RECORDS TO USE =
========

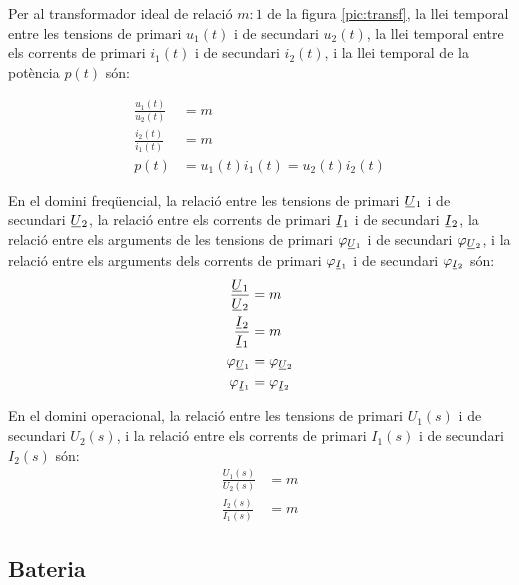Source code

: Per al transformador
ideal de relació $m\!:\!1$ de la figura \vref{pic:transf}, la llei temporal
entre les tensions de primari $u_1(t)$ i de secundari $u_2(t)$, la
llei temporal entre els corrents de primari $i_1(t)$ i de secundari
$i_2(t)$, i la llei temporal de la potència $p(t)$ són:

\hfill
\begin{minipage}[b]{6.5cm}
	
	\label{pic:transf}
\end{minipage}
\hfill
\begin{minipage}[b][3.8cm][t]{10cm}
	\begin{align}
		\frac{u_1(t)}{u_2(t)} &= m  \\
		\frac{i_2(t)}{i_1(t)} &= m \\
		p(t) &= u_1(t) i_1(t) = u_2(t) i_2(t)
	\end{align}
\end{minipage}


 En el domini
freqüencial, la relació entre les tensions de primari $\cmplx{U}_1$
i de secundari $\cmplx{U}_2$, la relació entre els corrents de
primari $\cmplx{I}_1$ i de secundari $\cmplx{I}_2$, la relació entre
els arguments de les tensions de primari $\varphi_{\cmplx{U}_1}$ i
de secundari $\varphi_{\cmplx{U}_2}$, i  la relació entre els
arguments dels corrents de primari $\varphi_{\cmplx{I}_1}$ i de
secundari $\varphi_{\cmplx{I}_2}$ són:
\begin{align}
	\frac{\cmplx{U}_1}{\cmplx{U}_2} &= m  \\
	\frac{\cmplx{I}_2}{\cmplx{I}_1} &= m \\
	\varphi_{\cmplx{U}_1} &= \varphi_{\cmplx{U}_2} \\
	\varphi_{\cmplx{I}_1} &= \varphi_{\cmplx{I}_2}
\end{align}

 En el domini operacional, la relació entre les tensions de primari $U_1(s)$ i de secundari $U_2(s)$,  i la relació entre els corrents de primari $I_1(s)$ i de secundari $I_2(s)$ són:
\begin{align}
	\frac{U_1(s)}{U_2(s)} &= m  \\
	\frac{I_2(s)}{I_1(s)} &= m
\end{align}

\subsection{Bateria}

========

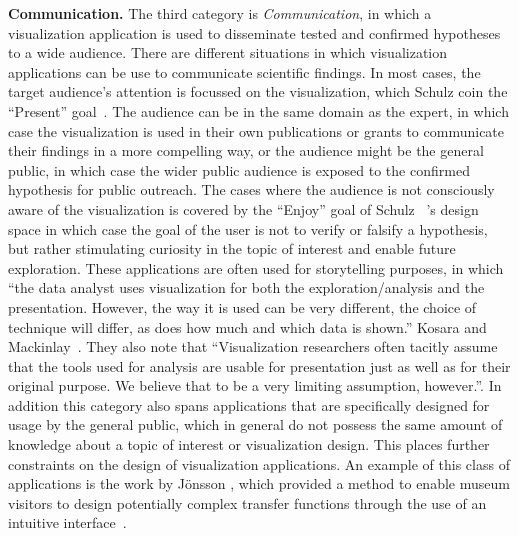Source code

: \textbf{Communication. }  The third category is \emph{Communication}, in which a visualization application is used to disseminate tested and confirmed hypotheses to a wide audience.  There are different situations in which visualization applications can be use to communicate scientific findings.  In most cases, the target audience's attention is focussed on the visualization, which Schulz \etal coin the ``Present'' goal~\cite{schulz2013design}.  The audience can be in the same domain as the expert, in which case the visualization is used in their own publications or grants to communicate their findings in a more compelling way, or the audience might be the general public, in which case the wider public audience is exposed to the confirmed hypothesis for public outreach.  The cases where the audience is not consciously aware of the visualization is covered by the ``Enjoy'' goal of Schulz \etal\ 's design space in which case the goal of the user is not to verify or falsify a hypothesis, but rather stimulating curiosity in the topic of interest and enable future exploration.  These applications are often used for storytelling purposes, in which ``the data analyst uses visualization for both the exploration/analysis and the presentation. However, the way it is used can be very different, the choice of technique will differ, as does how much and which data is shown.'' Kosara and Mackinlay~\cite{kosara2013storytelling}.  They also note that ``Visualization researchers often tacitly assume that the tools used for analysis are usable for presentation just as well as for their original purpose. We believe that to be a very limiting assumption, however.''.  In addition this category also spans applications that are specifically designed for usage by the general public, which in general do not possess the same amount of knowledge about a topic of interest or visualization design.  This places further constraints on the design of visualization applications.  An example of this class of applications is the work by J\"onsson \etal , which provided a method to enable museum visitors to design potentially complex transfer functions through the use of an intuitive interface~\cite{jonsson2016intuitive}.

========

EXERCISE DESCRIPTION =
Report only the number of lines, among the records above, that contain the word "primari".

ANSWER FOR THE TASK =
7